» LISTED RECORDS:
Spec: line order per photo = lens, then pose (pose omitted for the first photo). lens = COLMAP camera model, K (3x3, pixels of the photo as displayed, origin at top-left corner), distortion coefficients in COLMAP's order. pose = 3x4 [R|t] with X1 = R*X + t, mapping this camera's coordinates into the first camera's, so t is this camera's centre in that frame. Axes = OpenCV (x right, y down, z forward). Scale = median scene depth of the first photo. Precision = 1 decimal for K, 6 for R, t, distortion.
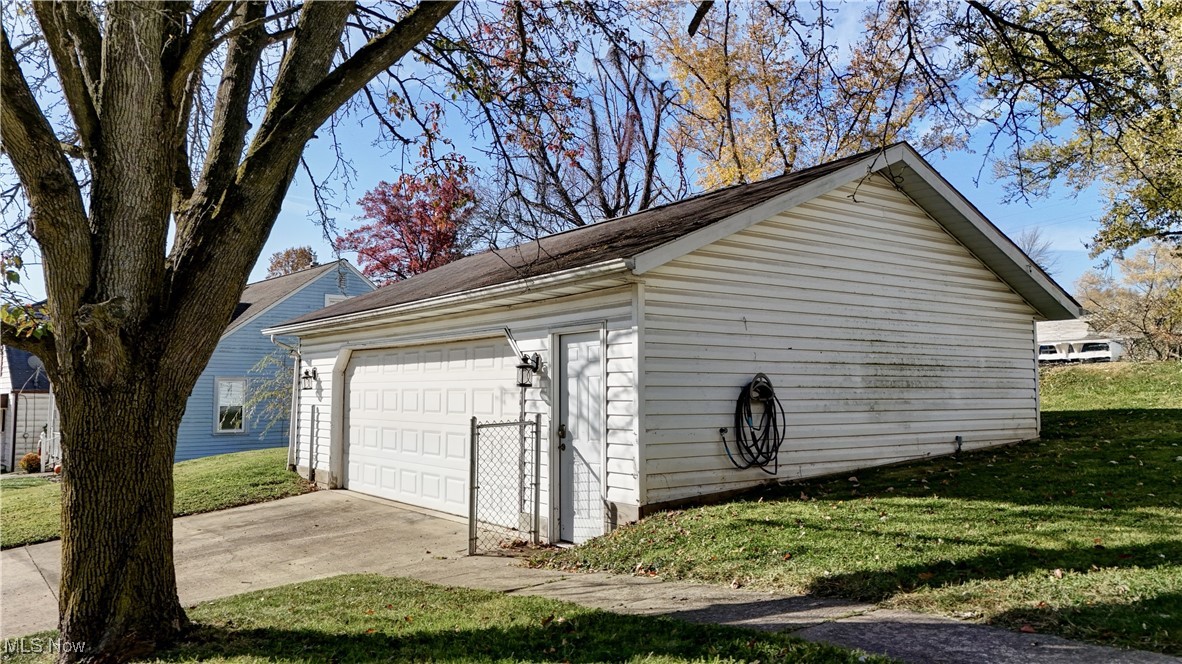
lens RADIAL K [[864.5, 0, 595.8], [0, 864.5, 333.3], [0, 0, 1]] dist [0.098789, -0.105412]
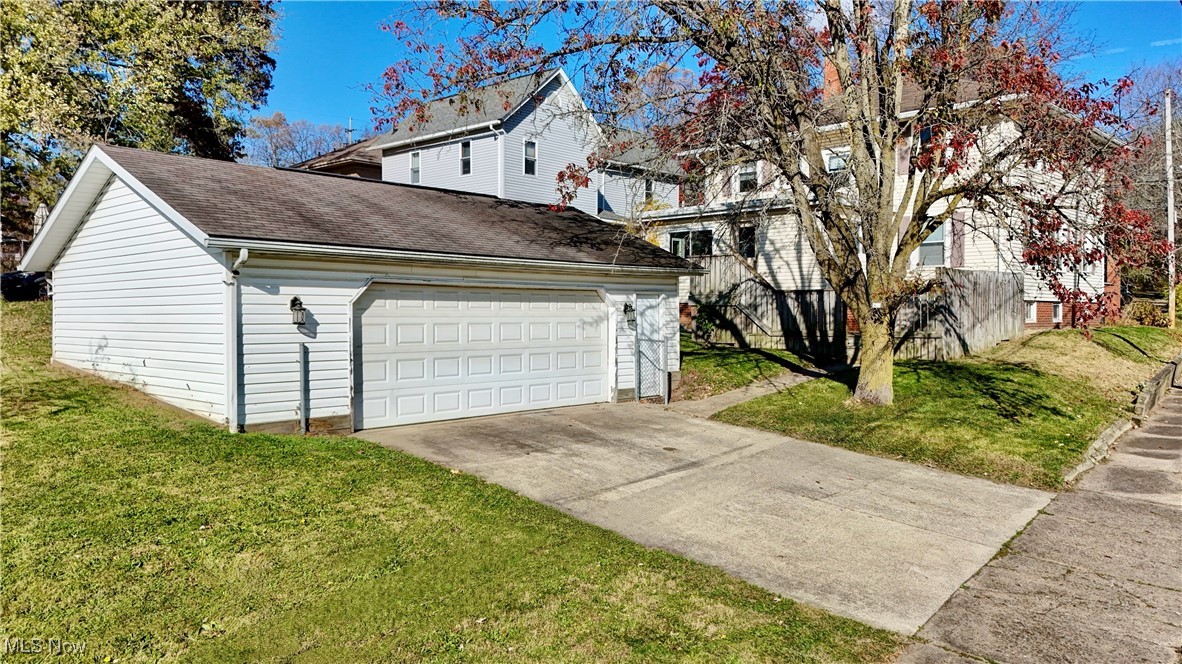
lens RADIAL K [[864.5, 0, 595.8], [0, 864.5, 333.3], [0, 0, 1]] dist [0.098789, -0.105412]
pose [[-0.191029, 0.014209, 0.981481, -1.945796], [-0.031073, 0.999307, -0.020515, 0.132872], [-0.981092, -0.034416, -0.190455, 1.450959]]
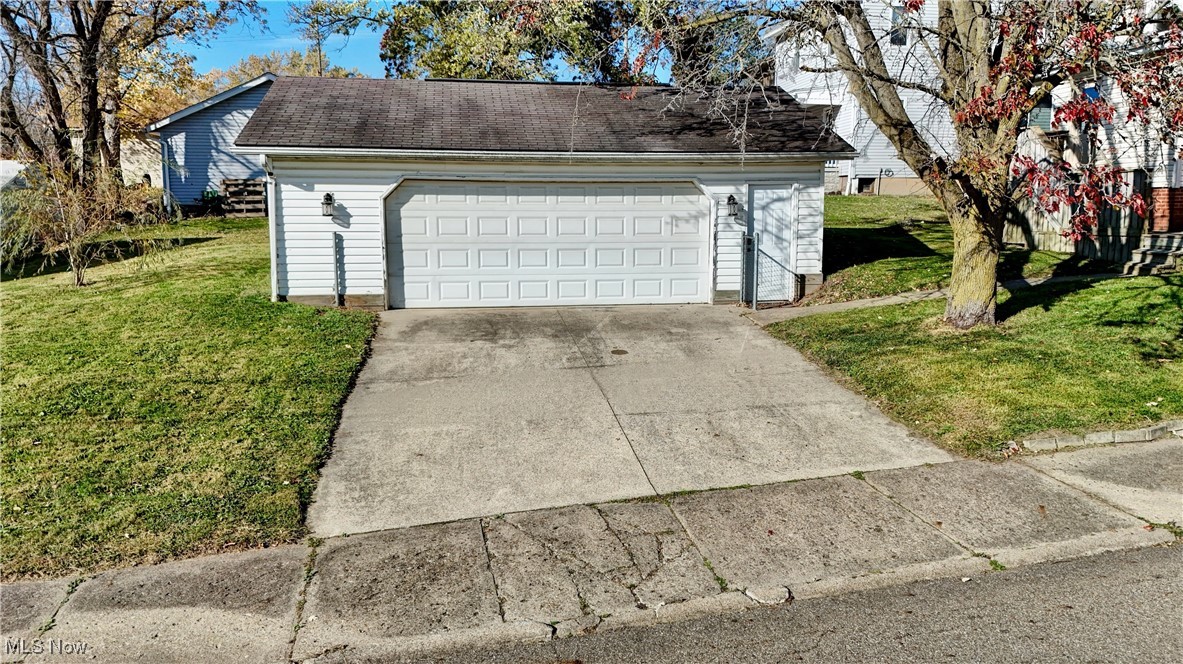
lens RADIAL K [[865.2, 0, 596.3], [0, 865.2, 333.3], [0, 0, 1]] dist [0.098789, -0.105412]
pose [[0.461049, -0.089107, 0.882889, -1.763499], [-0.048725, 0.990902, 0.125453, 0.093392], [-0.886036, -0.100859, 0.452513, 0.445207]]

...

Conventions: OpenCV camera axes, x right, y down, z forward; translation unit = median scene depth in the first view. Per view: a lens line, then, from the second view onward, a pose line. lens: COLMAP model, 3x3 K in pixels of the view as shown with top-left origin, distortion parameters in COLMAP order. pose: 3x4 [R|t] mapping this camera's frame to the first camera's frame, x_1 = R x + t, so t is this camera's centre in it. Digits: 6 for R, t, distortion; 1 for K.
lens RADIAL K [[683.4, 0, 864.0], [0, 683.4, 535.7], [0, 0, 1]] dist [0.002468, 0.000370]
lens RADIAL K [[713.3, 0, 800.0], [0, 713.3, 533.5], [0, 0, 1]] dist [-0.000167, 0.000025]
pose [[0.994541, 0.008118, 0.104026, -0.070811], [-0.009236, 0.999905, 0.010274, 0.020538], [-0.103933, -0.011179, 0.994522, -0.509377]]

» PROMPT:
Edit the lines that open with the line containing "Conventions: OpenCV camera" and close with the line containing "-0.011179, 0.994522, -0.509377]]", changing "median scene depth" to "mean scene depth" and leaving everything else unchanged. Give back only those lines.

» RESPONSE BELOW:
Conventions: OpenCV camera axes, x right, y down, z forward; translation unit = mean scene depth in the first view. Per view: a lens line, then, from the second view onward, a pose line. lens: COLMAP model, 3x3 K in pixels of the view as shown with top-left origin, distortion parameters in COLMAP order. pose: 3x4 [R|t] mapping this camera's frame to the first camera's frame, x_1 = R x + t, so t is this camera's centre in it. Digits: 6 for R, t, distortion; 1 for K.
lens RADIAL K [[683.4, 0, 864.0], [0, 683.4, 535.7], [0, 0, 1]] dist [0.002468, 0.000370]
lens RADIAL K [[713.3, 0, 800.0], [0, 713.3, 533.5], [0, 0, 1]] dist [-0.000167, 0.000025]
pose [[0.994541, 0.008118, 0.104026, -0.070811], [-0.009236, 0.999905, 0.010274, 0.020538], [-0.103933, -0.011179, 0.994522, -0.509377]]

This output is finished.